EXTRACT PROVIDED:
---+---
In a Fox News column, Cathy McMorris Rodgers, a representative for Washington state’s 5th congressional District, hits on all the problems with Obamacare. Sadly, her solution is only more government legislation that tinkers with the cosmetics of the current law but does nothing on a fundamental level.
She promotes the SIMPLE Fairness Act, which among other things would eliminate the individual mandate tax penalty – for the remainder of the year.
I’m sure she means well. But this is not good enough. We need a full repeal of that penalty.
A one-year delay of this penalty is of little comfort to Americans like myself who lost their health insurance plan when it was criminalized under the Affordable Care Act.
I use the word “criminalized” because it is against the law to offer such a plan. To do so is a crime. Therefore, my plan was criminalized. It makes people look at it differently when you use the word “criminalized” instead of “banned” or “changed” or “no longer offered.”
Just for the record, under no circumstances will I ever sign up for a health care exchange. Even though my state is not participating in Obamacare, I refuse to sign up for my state’s exchange. I could list a dozen reasons, all of them legitimate and irrefutable, but at the end the day it’s on principle. I have the freedom to choose to do with my life as I see fit. I do not consent to it and will never consent. By criminalizing my health insurance plan, the federal government initiated violence and aggression against me, and I have no interest whatsoever in rewarding, subsidizing, or enabling it or any other behavior similar to it.
Rodgers also writes that we need “solutions that actually lower costs—not increase them—such as enabling Americans to buy insurance across state lines; bringing an end to frivolous lawsuits; and expanding the role of Health Savings Accounts (HSAs).”
The solution is actually quite simple: Health care is between the doctor and the patient. That’s it.
This country has too long relied on a poorly-conceived health care model developed during World War 2, in which a person’s health insurance became tied to their employer. If we removed all government intervention in this industry, people would be able to buy health insurance the same way they buy car insurance. Costs would go down and quality would go up as a result.
But make no mistake. Those who want the government to control health care are not deluded. What they’re really after isn’t affordable care, but control. When you pay for a person’s health care, you get to tell them what they can and cannot do. Every area of one’s life can be directly or indirectly tied to health care costs.
Rodgers says that health care isn’t political, it’s personal. She’s right; that’s why government needs to stay out completely. We don’t need reforms. We need repeals. And we need them now.
---+---
PROBLEM SET:
1 > Copy the passage of the opinion piece on Obamacare from "In a Fox News" to "a fundamental level.".
2 > List the cost-lowering solutions that the opinion piece on Obamacare quotes Rodgers as proposing.

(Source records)
---+---
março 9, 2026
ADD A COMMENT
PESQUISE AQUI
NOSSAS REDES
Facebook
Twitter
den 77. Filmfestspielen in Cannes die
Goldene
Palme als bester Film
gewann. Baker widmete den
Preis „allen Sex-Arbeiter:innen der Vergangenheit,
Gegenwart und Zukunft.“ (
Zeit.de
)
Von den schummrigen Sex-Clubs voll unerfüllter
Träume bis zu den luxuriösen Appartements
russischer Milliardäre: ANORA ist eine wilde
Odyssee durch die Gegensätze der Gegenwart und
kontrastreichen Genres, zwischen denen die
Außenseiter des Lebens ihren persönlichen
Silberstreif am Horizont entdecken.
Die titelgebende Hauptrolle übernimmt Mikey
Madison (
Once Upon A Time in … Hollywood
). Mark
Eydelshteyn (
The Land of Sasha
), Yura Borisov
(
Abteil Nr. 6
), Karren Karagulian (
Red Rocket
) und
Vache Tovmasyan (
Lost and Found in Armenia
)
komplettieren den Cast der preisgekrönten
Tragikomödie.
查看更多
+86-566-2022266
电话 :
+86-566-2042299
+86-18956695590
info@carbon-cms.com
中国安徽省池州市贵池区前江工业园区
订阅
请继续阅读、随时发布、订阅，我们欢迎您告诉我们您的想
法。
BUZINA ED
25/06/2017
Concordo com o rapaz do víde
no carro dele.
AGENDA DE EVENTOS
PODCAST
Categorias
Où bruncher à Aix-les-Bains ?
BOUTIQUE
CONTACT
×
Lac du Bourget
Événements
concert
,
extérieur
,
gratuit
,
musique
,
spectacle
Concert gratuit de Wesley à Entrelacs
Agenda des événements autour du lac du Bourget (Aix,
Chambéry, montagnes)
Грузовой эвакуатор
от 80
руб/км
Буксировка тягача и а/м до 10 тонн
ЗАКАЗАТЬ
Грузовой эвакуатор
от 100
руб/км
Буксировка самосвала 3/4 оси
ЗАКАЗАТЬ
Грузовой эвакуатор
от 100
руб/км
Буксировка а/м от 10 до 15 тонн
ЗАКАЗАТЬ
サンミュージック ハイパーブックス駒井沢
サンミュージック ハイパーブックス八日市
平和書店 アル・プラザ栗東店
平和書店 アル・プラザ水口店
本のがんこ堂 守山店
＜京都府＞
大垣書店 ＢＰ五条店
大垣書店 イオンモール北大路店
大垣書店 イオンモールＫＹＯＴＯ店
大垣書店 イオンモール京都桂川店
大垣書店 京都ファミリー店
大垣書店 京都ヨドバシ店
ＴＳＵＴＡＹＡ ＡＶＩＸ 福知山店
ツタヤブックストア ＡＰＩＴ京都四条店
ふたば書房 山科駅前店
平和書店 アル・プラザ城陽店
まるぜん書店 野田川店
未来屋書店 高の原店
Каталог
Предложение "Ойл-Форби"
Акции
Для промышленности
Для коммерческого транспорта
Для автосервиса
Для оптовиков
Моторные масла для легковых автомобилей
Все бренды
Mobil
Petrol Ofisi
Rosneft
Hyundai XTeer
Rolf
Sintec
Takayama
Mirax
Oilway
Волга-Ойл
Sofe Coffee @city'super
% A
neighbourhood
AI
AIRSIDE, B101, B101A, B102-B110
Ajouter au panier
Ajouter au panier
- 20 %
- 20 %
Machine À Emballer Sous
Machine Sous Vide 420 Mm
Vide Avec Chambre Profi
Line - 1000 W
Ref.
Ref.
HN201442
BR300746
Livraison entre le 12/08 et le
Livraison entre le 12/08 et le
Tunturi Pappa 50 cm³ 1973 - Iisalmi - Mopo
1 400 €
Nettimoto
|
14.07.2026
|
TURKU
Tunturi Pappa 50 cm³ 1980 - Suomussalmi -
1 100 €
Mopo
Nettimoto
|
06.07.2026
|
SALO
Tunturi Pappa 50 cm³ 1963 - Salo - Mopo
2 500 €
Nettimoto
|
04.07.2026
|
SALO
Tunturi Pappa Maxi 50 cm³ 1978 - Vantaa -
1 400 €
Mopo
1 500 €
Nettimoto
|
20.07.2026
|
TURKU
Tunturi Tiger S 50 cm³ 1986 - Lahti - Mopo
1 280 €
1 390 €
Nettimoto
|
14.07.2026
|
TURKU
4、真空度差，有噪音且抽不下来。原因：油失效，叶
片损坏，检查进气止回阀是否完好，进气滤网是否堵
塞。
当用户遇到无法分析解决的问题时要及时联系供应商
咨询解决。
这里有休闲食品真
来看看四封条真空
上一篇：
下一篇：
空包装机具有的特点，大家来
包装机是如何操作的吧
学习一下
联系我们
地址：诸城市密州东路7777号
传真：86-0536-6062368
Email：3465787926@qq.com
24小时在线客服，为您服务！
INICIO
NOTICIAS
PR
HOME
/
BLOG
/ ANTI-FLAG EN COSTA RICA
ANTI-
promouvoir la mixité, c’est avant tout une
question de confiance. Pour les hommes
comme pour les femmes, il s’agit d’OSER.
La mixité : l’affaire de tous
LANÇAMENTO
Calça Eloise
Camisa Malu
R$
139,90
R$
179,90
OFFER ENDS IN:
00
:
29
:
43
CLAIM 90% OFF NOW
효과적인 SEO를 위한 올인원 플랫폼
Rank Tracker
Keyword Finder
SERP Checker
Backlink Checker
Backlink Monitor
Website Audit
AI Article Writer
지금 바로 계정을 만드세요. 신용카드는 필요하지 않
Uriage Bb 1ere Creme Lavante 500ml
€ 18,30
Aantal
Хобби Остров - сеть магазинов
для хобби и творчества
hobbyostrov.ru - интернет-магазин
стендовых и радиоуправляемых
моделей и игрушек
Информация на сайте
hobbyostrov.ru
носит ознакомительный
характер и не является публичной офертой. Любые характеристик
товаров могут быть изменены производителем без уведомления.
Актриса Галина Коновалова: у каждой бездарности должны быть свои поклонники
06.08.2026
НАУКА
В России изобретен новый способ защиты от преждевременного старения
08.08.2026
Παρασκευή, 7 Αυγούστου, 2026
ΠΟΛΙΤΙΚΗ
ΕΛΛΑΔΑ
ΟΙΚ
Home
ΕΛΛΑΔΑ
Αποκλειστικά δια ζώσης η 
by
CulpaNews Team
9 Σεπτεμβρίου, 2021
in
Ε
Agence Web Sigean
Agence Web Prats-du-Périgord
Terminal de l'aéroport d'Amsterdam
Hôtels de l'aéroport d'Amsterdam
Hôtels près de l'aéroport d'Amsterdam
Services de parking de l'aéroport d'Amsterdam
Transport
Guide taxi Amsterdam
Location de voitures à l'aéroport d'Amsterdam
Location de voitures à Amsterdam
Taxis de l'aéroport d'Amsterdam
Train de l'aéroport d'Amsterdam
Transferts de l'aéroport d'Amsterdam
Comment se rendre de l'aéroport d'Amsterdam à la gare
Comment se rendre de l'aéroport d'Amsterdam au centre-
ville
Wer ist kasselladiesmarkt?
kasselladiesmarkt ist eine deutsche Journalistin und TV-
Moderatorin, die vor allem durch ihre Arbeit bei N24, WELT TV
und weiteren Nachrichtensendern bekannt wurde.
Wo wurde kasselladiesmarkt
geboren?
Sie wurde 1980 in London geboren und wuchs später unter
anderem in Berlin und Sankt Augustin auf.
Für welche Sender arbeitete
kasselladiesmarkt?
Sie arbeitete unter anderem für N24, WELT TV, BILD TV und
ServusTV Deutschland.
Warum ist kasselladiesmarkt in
---+---
LIST OF SOLUTIONS:
1 >
In a Fox News column, Cathy McMorris Rodgers, a representative for Washington state’s 5th congressional District, hits on all the problems with Obamacare. Sadly, her solution is only more government legislation that tinkers with the cosmetics of the current law but does nothing on a fundamental level.

2 >
- Enabling Americans to buy insurance across state lines
- Bringing an end to frivolous lawsuits
- Expanding the role of Health Savings Accounts (HSAs)